The prototype light-induced fluorescence transient (LIFT) instrument provides continuous, minimally intrusive, high time resolution (~2s) assessment of photosynthetic performance in terrestrial plants from up to 2m. It induces a chlorophyll fluorescence transient by a series of short flashes in a saturation sequence (180 ~1µs flashlets in <380µs) to achieve near-full reduction of the primary acceptor QA, followed by a relaxation sequence (RQA; 90 flashlets at exponentially increasing intervals over ~30ms) to observe kinetics of QA re-oxidation. When fitted by the fast repetition rate (FRR) model (Kolber et al. 1998) the QA flash of LIFT/FRR gives smaller values for FmQA from dark adapted leaves than FmPAM from pulse amplitude modulated (PAM) assays.
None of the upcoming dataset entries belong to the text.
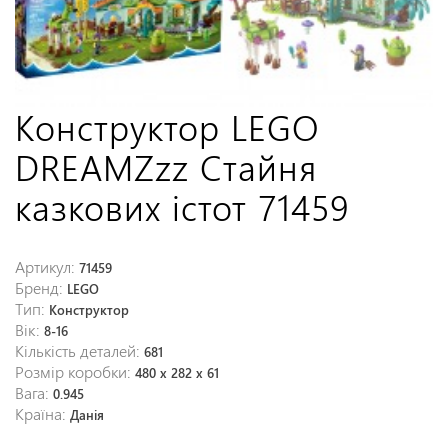
Конструктор LEGO
DREAMZzz Стайня
казкових істот 71459
Артикул:
71459
Бренд:
LEGO
Тип:
Конструктор
Вік:
8-16
Кількість деталей:
681
Розмір коробки:
480 x 282 x 61
Вага:
0.945
Країна:
Данія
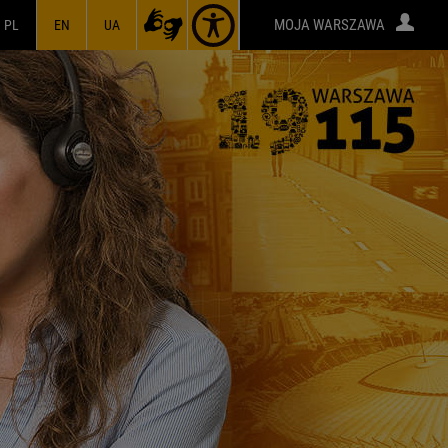
MOJA WARSZAWA
PL
EN
UA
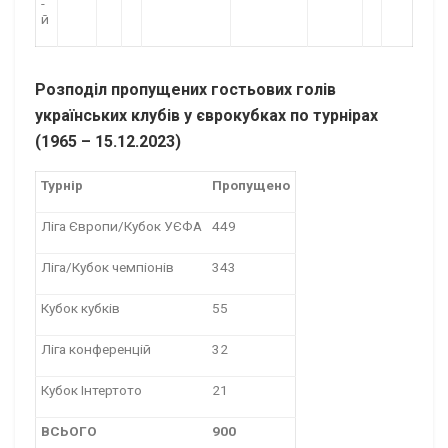
-
й
Розподіл пропущених гостьових голів
українських клубів у єврокубках по турнірах
(1965 – 15.12.2023)
Турнір
Пропущено
Ліга Європи/Кубок УЄФА
449
Ліга/Кубок чемпіонів
343
Кубок кубків
55
Ліга конференцій
32
Кубок Інтертото
21
ВСЬОГО
900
The ratio FmQA/FmPAM resembles the ratio of fluorescence yield at the J/P phases of the classical O-J-I-P transient and we conclude that the difference simply is due to the levels of PQ pool reduction induced by the two techniques. In a strong PAM-analogous WL pulse in the dark monitored by the QA flash of LIFT/FRR φPSIIWL ≈ φPSIIPAM. The QA flash also tracks PQ pool reduction as well as the associated responses of ETR QA → PQ and PQ → PSI, the relative functional (σPSII) and optical absorption (aPSII) cross-sections of PSII in situ with a time resolution of ~2s as they relax after the pulse. It is impractical to deliver strong WL pulses at a distance in the field but a longer PQ flash from LIFT/FRR also achieves full reduction of PQ pool and delivers φPSIIPQ ≈ φPSIIPAM to obtain PAM-equivalent estimates of ETR and NPQ at a distance. In situ values of σPSII and aPSII from the QA flash with smaller antenna barley (chlorina-f2) and Arabidopsis mutants (asLhcb2-12, ch1-3 Lhcb5) are proportionally similar to those previously reported from in vitro assays. These direct measurements are further validated by changes in antenna size in response to growth irradiance. We illustrate how the QA flash facilitates our understanding of photosynthetic regulation during sun flecks in natural environments at a distance, with a time resolution of a few seconds.